Directions:
Both the line containing "29: (321, 291, 30.49)" and the line containing "41: (898, 395, 9.67)" belong to the span. Output exactly that span from the listing below, and nothing outside it.

Data records:
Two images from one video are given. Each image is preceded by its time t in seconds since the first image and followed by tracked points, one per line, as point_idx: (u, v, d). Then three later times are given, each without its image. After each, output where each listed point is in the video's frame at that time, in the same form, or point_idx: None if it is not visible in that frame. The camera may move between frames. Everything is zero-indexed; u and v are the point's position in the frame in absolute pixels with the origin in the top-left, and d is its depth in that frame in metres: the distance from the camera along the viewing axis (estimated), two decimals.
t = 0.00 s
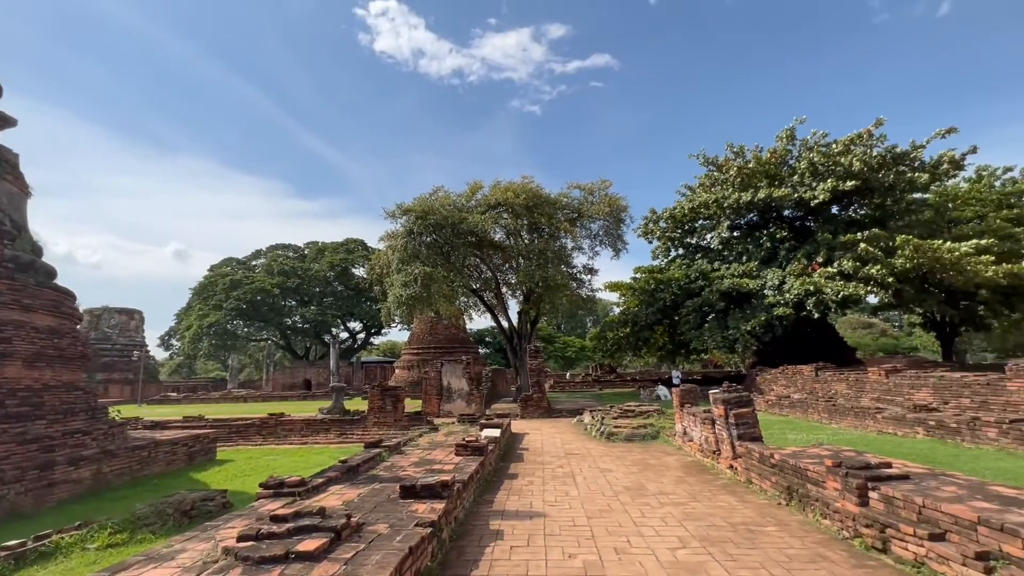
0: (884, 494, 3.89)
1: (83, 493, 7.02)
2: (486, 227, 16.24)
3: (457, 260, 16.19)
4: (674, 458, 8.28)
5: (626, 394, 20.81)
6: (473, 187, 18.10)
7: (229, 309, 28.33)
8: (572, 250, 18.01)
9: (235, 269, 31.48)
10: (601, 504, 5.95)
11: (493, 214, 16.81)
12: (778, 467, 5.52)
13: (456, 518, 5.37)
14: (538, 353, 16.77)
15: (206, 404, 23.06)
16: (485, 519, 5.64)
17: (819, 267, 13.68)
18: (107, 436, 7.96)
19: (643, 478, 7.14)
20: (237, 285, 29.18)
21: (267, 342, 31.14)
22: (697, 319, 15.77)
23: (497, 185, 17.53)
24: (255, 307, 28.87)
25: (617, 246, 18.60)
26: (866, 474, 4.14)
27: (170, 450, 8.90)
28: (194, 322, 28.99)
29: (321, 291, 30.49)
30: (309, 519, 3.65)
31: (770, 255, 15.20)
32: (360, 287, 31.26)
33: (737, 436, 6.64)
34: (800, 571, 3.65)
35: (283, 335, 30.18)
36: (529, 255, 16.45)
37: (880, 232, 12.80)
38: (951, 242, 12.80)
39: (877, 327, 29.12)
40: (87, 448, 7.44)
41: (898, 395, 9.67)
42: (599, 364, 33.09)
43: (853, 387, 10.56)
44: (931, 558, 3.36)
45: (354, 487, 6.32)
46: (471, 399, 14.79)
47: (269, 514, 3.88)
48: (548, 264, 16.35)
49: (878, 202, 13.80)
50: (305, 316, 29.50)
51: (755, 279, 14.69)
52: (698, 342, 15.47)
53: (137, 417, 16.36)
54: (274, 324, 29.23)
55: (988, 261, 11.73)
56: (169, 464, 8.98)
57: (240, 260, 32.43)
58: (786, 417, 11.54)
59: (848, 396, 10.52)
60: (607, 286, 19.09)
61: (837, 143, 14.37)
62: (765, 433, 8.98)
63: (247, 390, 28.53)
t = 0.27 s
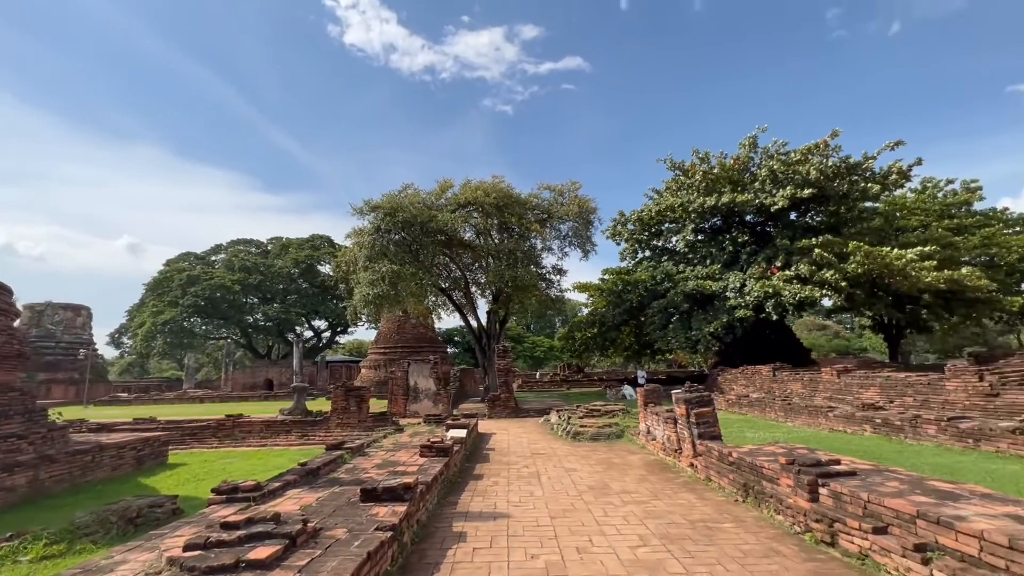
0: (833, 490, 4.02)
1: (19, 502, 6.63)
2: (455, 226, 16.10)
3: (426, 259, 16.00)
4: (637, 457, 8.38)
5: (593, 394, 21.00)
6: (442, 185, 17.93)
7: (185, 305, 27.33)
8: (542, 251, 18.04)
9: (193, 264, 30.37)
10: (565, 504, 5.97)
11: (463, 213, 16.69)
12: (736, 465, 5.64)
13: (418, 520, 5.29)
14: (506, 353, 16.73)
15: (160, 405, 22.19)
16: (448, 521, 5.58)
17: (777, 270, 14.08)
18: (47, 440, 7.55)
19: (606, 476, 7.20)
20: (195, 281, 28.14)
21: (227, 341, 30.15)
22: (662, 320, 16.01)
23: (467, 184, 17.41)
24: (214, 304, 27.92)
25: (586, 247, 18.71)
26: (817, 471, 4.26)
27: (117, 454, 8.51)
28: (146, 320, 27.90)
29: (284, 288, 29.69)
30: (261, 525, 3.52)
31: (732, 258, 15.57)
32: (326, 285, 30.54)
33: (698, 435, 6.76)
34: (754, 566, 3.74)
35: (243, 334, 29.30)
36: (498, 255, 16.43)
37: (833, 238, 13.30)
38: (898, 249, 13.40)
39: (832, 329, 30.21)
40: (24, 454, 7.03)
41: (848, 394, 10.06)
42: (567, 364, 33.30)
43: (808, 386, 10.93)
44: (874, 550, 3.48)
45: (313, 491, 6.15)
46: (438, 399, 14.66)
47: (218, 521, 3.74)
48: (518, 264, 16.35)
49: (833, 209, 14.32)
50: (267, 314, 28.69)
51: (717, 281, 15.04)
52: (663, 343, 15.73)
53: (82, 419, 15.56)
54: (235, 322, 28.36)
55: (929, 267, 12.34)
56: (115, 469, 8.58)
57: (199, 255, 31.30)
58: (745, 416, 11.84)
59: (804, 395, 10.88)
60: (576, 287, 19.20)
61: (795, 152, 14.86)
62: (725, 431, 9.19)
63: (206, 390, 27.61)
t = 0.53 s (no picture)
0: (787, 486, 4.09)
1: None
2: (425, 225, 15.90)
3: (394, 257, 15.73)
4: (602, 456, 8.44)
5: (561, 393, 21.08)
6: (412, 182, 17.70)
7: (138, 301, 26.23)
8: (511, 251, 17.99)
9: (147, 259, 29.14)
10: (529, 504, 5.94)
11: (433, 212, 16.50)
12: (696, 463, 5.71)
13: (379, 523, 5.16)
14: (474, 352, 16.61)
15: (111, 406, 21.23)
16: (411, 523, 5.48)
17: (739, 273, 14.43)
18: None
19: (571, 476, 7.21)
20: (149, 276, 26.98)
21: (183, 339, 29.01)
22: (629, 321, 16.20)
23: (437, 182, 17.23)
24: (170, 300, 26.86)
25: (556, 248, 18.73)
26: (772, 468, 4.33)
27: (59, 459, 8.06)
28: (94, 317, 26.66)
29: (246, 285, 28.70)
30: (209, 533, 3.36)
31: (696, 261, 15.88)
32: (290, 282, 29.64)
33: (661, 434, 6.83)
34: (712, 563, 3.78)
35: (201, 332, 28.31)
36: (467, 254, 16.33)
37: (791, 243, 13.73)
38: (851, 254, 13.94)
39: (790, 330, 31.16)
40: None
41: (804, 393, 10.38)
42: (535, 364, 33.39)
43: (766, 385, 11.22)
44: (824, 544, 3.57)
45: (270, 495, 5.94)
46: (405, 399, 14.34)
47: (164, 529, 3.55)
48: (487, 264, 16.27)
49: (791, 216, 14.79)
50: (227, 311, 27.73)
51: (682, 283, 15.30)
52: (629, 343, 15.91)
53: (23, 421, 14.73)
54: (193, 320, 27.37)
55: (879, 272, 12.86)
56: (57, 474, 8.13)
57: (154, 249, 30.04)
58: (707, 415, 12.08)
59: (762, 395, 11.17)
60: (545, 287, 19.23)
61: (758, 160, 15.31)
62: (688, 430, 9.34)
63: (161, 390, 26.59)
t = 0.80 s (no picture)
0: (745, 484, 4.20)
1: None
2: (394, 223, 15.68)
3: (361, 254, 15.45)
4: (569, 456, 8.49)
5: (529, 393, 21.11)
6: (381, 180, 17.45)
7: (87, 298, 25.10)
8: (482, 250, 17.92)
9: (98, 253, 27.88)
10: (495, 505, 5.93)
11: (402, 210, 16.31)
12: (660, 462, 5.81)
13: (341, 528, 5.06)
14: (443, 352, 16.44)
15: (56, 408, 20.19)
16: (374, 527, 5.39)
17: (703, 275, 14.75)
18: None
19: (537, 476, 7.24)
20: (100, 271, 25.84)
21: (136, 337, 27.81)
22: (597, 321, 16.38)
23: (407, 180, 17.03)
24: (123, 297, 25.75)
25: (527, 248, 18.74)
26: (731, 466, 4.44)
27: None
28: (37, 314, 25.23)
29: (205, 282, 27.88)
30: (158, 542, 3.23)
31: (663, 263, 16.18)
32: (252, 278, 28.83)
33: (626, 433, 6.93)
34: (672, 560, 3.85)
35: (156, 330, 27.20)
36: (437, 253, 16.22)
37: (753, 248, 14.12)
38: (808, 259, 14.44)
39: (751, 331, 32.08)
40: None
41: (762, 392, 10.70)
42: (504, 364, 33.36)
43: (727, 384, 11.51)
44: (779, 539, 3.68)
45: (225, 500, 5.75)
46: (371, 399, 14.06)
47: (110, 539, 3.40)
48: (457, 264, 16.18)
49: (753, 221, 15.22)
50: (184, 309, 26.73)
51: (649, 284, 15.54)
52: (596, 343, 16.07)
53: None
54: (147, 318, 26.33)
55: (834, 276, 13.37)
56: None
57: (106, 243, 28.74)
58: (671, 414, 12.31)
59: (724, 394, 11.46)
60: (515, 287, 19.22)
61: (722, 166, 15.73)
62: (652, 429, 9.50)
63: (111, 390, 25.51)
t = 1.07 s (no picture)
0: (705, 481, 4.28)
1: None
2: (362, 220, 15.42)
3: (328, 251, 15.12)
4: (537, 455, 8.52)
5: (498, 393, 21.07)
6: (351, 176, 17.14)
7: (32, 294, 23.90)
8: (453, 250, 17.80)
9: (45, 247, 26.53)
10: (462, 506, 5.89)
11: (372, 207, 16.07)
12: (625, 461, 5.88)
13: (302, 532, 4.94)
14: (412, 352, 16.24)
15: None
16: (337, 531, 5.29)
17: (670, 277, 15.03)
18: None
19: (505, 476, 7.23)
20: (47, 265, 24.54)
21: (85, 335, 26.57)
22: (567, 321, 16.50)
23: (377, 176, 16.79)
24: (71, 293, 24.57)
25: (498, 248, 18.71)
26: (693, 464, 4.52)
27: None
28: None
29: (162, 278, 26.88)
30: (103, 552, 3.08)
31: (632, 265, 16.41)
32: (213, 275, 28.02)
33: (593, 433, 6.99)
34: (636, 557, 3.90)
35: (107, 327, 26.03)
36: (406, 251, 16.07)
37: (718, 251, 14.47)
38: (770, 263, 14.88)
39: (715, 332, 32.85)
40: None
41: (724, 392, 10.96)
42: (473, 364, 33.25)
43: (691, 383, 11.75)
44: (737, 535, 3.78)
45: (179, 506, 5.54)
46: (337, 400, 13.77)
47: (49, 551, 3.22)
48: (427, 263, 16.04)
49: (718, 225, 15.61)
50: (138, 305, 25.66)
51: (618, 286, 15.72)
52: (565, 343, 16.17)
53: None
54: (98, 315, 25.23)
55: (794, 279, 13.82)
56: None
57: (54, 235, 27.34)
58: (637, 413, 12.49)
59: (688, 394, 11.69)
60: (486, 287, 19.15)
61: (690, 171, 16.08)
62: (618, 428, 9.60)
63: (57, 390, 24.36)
==
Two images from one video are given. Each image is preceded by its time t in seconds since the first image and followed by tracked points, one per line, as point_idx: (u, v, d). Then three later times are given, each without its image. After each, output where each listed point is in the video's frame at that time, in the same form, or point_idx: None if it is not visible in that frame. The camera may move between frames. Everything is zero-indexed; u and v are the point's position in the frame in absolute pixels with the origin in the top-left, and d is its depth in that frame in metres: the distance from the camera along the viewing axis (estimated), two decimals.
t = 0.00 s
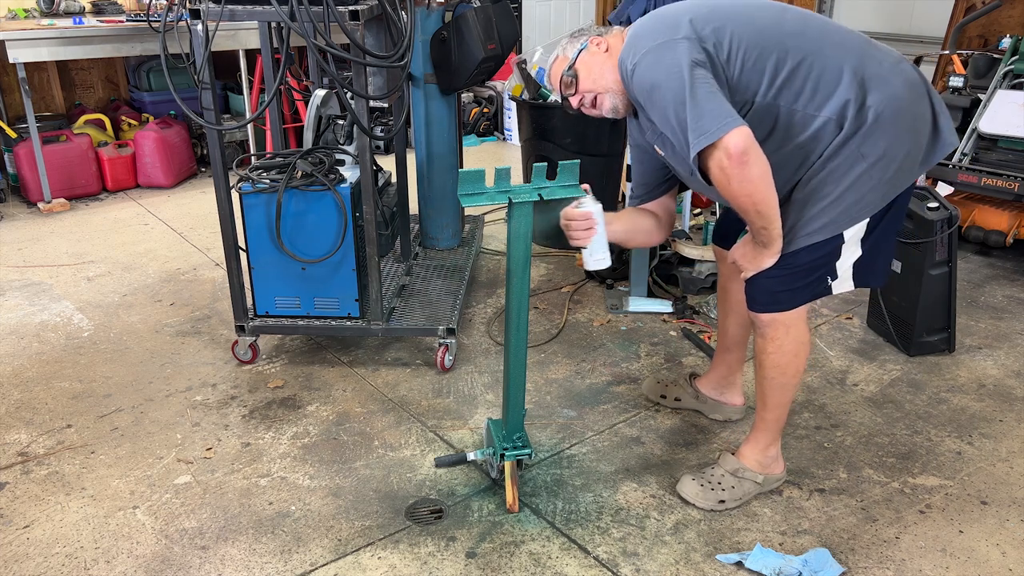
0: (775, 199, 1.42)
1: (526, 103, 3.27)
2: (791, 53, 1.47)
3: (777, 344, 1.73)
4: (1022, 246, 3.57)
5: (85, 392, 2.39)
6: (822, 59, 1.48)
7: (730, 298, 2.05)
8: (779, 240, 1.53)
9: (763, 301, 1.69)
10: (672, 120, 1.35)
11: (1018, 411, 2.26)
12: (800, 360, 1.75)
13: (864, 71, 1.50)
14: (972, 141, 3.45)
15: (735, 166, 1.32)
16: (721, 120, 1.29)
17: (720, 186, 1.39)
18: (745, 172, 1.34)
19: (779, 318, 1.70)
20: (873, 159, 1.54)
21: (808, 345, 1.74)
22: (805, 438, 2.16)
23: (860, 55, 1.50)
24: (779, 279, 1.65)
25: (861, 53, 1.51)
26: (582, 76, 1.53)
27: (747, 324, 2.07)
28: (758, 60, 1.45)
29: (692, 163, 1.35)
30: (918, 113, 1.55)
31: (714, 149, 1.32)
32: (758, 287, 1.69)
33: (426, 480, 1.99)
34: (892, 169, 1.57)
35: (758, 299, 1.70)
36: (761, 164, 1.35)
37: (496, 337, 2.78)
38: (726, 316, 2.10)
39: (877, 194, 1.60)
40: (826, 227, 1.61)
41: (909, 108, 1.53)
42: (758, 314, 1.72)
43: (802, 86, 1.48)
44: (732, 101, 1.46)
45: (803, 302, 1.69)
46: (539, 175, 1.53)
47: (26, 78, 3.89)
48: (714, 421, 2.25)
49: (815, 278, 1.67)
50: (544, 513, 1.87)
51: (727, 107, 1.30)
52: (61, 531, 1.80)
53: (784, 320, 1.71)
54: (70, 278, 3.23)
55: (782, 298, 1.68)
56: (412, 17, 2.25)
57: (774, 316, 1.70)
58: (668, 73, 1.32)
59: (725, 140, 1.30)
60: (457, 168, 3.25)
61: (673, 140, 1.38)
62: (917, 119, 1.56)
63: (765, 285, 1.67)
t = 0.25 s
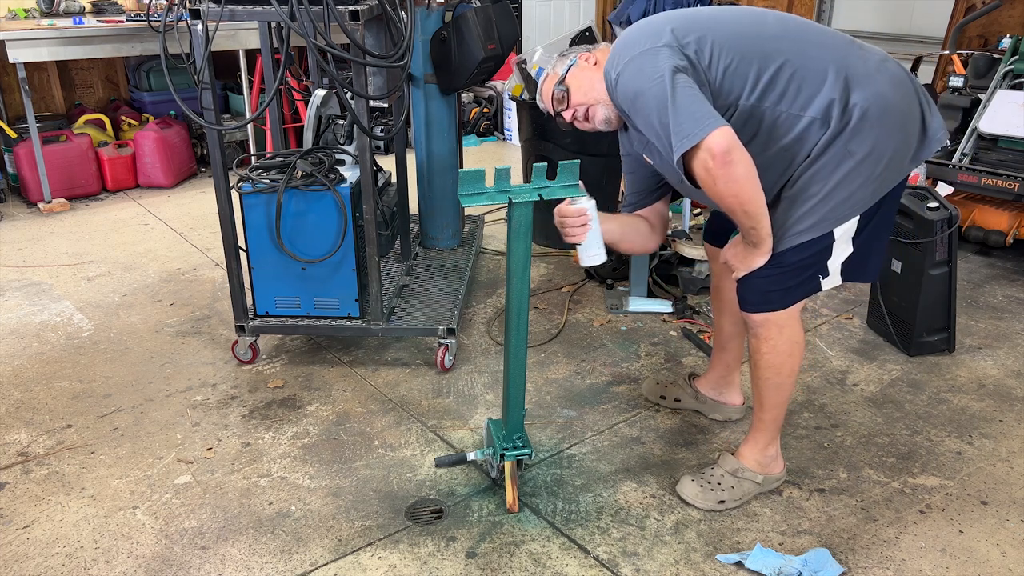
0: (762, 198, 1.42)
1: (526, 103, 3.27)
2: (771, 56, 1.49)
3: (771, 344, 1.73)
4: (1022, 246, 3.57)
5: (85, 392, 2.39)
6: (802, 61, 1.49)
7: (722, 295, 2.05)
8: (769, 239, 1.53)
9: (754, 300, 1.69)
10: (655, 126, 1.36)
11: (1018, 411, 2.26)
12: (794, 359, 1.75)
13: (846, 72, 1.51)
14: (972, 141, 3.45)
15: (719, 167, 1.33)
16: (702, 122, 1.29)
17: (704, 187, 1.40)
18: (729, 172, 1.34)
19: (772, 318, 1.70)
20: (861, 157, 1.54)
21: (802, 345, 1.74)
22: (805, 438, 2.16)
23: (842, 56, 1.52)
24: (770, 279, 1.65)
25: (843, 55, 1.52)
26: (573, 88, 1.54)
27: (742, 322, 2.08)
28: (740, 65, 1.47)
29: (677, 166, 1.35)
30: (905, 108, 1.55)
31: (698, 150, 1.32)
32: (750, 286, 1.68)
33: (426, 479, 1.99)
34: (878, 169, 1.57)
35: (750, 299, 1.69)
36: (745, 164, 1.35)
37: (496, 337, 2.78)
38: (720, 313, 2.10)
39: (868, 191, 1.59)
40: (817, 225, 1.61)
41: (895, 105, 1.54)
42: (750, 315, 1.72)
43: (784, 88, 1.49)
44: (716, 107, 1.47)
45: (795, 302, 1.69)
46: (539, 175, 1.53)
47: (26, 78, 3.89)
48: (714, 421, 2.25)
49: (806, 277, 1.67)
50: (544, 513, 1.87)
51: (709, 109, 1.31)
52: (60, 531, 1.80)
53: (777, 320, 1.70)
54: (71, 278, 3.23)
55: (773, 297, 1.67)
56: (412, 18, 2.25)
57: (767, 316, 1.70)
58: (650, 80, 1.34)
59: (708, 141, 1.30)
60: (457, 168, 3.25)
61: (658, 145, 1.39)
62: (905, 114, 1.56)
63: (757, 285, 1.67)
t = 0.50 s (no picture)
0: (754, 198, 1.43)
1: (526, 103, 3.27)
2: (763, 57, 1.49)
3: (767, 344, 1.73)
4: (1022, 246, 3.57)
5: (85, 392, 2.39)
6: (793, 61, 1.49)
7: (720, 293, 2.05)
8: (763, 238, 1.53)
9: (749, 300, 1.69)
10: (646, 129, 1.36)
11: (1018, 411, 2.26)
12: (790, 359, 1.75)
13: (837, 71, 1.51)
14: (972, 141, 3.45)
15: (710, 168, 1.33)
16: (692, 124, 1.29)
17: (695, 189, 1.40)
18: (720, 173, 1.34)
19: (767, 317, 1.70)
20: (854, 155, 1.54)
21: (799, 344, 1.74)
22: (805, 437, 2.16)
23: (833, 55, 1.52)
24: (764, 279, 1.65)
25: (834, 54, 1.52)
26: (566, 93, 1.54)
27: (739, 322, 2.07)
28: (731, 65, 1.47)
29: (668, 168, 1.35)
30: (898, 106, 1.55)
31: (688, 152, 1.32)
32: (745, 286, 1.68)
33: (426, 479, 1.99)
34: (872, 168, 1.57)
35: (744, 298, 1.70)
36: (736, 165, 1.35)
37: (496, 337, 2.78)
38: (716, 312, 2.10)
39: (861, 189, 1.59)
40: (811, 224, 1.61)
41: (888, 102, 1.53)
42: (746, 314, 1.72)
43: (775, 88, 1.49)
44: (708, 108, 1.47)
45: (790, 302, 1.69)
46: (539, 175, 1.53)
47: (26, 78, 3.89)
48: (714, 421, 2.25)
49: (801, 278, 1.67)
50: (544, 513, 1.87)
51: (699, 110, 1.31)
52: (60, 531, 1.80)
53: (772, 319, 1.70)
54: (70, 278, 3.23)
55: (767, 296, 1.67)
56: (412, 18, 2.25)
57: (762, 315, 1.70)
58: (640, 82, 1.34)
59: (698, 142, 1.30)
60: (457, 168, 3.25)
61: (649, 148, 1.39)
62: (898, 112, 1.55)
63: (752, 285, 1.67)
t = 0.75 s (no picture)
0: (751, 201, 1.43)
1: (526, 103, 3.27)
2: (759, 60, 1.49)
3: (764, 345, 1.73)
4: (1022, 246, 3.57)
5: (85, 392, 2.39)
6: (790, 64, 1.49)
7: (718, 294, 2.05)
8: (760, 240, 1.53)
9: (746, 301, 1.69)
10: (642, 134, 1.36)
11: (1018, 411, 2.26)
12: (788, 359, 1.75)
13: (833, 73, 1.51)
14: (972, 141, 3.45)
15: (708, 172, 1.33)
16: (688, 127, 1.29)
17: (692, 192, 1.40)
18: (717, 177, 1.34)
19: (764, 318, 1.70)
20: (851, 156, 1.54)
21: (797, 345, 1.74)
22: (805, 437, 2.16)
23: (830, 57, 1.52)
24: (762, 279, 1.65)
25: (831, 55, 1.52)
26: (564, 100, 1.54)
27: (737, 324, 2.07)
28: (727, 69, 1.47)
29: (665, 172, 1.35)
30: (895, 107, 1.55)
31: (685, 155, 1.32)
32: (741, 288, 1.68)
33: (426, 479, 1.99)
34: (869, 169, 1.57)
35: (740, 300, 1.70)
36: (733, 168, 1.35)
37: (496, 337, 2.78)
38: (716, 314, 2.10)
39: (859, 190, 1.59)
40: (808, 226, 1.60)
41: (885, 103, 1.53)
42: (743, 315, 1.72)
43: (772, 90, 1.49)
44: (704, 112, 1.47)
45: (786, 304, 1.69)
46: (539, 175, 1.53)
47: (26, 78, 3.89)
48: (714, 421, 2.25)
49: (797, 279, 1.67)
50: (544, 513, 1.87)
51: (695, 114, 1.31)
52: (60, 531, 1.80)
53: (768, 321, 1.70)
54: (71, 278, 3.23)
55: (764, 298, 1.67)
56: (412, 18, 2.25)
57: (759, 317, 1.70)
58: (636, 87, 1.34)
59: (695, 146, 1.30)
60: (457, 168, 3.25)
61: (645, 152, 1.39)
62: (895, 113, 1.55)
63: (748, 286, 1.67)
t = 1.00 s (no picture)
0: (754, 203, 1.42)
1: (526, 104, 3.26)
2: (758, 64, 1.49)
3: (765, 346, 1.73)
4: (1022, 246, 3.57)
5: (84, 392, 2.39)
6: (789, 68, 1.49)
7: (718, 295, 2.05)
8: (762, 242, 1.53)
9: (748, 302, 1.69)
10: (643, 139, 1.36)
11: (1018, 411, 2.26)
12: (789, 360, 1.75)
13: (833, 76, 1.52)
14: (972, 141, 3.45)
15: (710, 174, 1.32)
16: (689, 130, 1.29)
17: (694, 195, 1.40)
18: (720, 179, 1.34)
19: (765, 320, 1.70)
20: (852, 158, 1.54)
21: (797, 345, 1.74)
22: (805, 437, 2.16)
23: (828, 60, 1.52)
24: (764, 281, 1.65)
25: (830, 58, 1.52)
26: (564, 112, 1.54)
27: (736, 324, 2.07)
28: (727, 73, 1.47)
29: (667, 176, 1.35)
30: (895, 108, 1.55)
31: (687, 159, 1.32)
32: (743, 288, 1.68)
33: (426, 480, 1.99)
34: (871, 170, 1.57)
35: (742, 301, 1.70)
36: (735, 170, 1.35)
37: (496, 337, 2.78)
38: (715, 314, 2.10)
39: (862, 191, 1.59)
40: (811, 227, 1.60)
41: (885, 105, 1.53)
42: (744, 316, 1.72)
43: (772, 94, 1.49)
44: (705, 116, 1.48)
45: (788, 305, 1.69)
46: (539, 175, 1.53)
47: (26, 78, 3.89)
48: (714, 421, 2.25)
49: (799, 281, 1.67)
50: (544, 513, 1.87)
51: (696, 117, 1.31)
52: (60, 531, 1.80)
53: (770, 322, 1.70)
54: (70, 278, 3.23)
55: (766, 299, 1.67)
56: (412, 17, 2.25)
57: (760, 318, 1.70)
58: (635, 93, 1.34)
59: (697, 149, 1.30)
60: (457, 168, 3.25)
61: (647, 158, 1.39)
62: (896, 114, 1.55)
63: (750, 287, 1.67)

Result of the exercise:
29: (321, 291, 30.49)
30: (309, 519, 3.65)
31: (770, 255, 15.20)
32: (360, 287, 31.26)
33: (737, 436, 6.64)
34: (800, 571, 3.65)
35: (283, 335, 30.18)
36: (529, 255, 16.45)
37: (880, 232, 12.80)
38: (951, 242, 12.80)
39: (877, 327, 29.12)
40: (87, 448, 7.44)
41: (898, 395, 9.67)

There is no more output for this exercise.